10 Things all businesses should know about Trade Secrets
- A trade secret has been broadly defined as any information that derives its economic value, actual or potential, from the fact that it is not generally known and cannot be easily accessible to those who could otherwise obtain economic value from its disclosure or use.
- The English Courts have suggested that the following four elements are important when testing the confidential quality of information:
- (a) The information must be such that the owner believes that its release would be injurious to him, or would be advantageous to his rivals or to others;
- (b) The owner of the information must believe it to be confidential or secret and not already in the public domain;
- (c) The owner’s belief in (a) and (b) must be reasonable; and
- (d) The information must be judged in the light of usages and practices of the particular trade or industry concerned.
- Every business has information that it needs to keep secret from its competitors. This will include formulae, customer lists, supplier contracts, processes, pricing models, recipes, blueprints, new business ideas and computer source code. These classes of information are critical to the success of any business, and have all been deemed to be confidential information by the English Courts. If such information is leaked or misused by employees that leave the business, then it can have a substantial detrimental effect upon the business.
- Relying on a duty of confidentiality is the polar opposite to seeking patent protection. Whilst a patent application must disclose in full, the idea or invention, reliance on a duty of confidentiality means that the idea or invention is never disclosed to the public.

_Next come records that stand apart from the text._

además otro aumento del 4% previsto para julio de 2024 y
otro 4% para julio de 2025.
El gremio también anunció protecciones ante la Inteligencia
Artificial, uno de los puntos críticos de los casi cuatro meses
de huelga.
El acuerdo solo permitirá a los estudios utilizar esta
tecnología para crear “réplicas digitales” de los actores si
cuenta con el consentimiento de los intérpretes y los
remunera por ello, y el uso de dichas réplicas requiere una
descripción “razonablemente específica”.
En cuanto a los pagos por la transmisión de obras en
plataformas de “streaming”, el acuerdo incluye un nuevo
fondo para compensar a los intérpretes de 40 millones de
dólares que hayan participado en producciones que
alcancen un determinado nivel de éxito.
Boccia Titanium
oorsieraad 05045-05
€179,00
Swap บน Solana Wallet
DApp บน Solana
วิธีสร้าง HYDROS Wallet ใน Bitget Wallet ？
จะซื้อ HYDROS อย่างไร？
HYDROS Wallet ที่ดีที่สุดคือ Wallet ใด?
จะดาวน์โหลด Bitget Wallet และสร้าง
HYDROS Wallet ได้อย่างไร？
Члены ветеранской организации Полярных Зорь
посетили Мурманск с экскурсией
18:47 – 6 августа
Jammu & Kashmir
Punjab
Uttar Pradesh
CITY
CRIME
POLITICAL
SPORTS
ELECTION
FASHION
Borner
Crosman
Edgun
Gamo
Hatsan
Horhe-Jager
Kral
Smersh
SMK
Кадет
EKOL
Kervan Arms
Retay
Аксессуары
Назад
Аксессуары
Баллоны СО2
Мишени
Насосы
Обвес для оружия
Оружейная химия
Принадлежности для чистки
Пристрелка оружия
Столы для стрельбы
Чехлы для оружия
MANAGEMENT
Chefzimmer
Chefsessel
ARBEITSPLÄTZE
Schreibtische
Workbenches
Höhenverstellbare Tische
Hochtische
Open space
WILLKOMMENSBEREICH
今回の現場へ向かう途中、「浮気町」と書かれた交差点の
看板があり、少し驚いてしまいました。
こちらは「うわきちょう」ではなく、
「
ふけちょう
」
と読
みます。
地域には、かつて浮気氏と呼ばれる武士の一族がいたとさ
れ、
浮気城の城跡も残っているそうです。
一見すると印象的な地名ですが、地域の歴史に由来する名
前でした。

Patent protection will expire after 20 years, whilst information will remain confidential for as long as the information remains secret.
- If the idea or invention cannot be easily reverse engineered, then it may be more advantageous to maintain it as a trade secret as opposed to seeking patent protection.
- If the information has been published or disclosed to any third party in the absence of an obligation of confidence (contractual or otherwise), it falls into the public domain and the law of confidence cannot prevent its subsequent use or further disclosure.
- An obligation to keep information secret can:
- Arise by prior notice (i.e. marking a document “Strictly Confidential”;
- Be implied by law e.g. in a doctor/patient or solicitor/client relationship; or
- By express agreement. If you are planning to disclose information that you consider to be confidential, then always and only disclose the same under the terms of a written confidentiality agreement signed by all parties.
- For a breach of confidence to be actionable:
- The information itself must have the necessary quality of confidence about it:
- That information must have been imparted in circumstances importing an obligation of confidence; and
- There must be an unauthorised use of that information possibly to the detriment of the party communicating it.
- The law governing breach of confidence continues to develop to reflect changes in society, technology and business practice. Further, Art.8 of the European Convention for the Protection of Human Rights (dealing with the right to privacy) has reshaped the action for breach of confidence so that it now protects the misuse of private information.
- If a person deliberately extracts confidential information and gains an advantage from it, the conduct is not theft within the Theft Act 1968. Although, confidential information is treated as property in certain circumstances, (i.e. technical know-how being assigned or licensed) this is not enough, as there must also be an intention to permanently deprive the person entitled, and that cannot occur unless the only record of the information is taken for good.